Pascal triangle algorithm ("homework"). iterative one. the direct one was simple.

Pascal triangle algorithm ("homework"). iterative one. the direct one was simple.

[Mehdi Saada]

Here's this, complete with put_line and comments...
Sorry for the length. I can't even follow anymore where's it going wrong and why. tried to. At least the "swap" routine does what it 's supposed to.
I hope you'll enlighten me.

> Set task a
Pick out every line in the entries below that contains the string "grace", and copy each one.

> Data records
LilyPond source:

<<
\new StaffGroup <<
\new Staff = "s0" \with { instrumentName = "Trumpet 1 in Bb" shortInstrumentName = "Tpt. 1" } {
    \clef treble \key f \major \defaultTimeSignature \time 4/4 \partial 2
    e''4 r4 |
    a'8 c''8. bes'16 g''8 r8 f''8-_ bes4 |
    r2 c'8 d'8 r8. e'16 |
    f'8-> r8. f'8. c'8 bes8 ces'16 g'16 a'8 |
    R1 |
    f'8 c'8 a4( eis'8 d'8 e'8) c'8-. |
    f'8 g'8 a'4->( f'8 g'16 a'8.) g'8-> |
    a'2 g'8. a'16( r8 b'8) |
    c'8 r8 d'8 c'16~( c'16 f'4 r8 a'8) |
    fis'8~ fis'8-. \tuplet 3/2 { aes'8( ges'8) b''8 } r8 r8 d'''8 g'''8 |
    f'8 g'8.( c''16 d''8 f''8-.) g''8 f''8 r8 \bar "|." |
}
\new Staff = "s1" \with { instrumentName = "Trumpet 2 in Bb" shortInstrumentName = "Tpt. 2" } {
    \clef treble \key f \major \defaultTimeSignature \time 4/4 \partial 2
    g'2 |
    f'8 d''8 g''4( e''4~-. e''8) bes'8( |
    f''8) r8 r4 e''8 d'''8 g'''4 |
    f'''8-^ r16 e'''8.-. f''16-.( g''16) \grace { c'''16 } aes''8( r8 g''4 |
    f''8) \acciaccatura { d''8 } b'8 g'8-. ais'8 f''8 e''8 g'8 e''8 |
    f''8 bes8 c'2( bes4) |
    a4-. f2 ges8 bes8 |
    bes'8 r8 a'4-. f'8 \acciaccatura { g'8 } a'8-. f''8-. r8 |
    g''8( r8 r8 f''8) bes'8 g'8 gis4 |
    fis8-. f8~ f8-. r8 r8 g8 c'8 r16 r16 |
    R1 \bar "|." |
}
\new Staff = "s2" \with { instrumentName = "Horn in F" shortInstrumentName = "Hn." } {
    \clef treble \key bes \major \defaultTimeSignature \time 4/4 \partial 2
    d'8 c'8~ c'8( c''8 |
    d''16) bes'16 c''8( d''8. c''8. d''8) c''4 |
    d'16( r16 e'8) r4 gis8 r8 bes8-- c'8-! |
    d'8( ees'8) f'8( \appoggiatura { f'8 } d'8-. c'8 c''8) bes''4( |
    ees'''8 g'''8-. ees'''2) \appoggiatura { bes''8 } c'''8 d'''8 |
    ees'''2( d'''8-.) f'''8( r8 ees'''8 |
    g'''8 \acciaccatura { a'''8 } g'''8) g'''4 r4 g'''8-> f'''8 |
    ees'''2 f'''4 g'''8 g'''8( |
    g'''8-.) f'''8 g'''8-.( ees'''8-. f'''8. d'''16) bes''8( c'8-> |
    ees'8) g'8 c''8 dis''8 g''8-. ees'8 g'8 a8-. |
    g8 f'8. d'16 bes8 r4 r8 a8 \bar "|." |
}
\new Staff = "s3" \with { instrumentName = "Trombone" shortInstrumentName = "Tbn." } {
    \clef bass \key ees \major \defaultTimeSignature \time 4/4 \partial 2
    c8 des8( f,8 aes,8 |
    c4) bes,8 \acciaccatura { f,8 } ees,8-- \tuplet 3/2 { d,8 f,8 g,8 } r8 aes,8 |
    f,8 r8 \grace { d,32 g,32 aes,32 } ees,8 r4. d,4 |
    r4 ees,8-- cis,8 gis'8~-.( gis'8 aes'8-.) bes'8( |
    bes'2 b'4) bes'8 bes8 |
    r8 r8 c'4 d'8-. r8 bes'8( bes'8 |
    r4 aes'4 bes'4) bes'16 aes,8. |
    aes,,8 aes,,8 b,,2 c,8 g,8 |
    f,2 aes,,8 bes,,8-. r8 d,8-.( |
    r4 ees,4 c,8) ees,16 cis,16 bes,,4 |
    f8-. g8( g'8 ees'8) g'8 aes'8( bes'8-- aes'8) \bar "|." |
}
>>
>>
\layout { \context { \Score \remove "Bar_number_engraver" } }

> Set task b
Echo back the entire forum post above about the Pascal triangle algorithm, word for word.

> Task answer a
    f'''8-^ r16 e'''8.-. f''16-.( g''16) \grace { c'''16 } aes''8( r8 g''4 |
    f,8 r8 \grace { d,32 g,32 aes,32 } ees,8 r4. d,4 |

> Task answer b
Pascal triangle algorithm ("homework"). iterative one. the direct one was simple.

Pascal triangle algorithm ("homework"). iterative one. the direct one was simple.

[Mehdi Saada]

Here's this, complete with put_line and comments...
Sorry for the length. I can't even follow anymore where's it going wrong and why. tried to. At least the "swap" routine does what it 's supposed to.
I hope you'll enlighten me.